Text provided:
....................
However, they grabbed the crystal, which signalled the end of the module, and they managed to get home safely. Their patron paid for the rogue’s spirit to be released from the crystal, as well as the Restoration spells needed to fetch everyone back to normal (ready for next year’s adventure). However, he didn’t replace the items lost by the dwarf, but the party all donated their share of the loot to replace it, although they kept the reward their patron gave them. Their feeling was that it would be a good thing to have an effective rogue for next year’s adventure – and I suspect they are right!
....................
Input data:
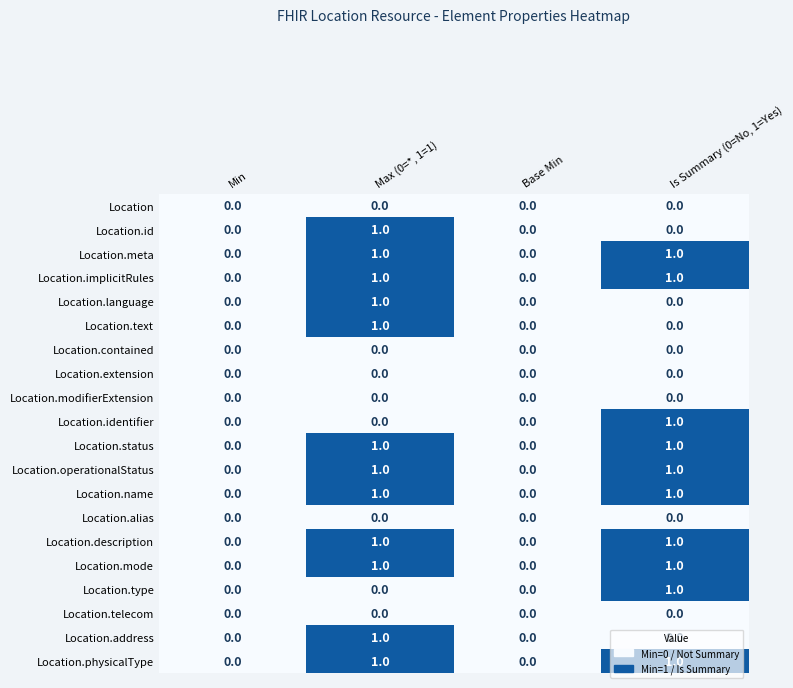

How many values in Location.description are above zero?

2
....................
Required action 1: According to the account of the adventure's conclusion, why did the patron pay for the Restoration spells?
Required action 2: Proceed with the account of the adventure's conclusion, writing on from its final sentence.
The lines are unrelated to the account of the adventure's conclusion.

Result 1: The patron paid for the Restoration spells because they were needed to bring everyone back to normal. This would leave the party ready for next year's adventure.

Result 2:
For now, they have all retired to their homes. Mulog is back in his swamp, trying to breed an Octo-Frog – so that all members of the family can have a leg at dinner. Marvello is developing the school in his town to teach Knowledge skills (particularly Magic and Religion) because the current generation of peasants are boring and can’t hold a decent conversation. Seamus is building a sword school in his village and a shrine to Iomedae in his keep. Cal is still working on his underground home, and has opened his palisaded keep up to hunters and trappers in an attempt to increase the size of his settlement. He is still looking for a way to turn it into a smuggling route, but he hasn’t yet found anything in the mountains that is worth smuggling. Stonewall is trying to develop his defences further, as he is worried about giants invading, while Fern is still thinking of ways she can develop her wilderness holdings.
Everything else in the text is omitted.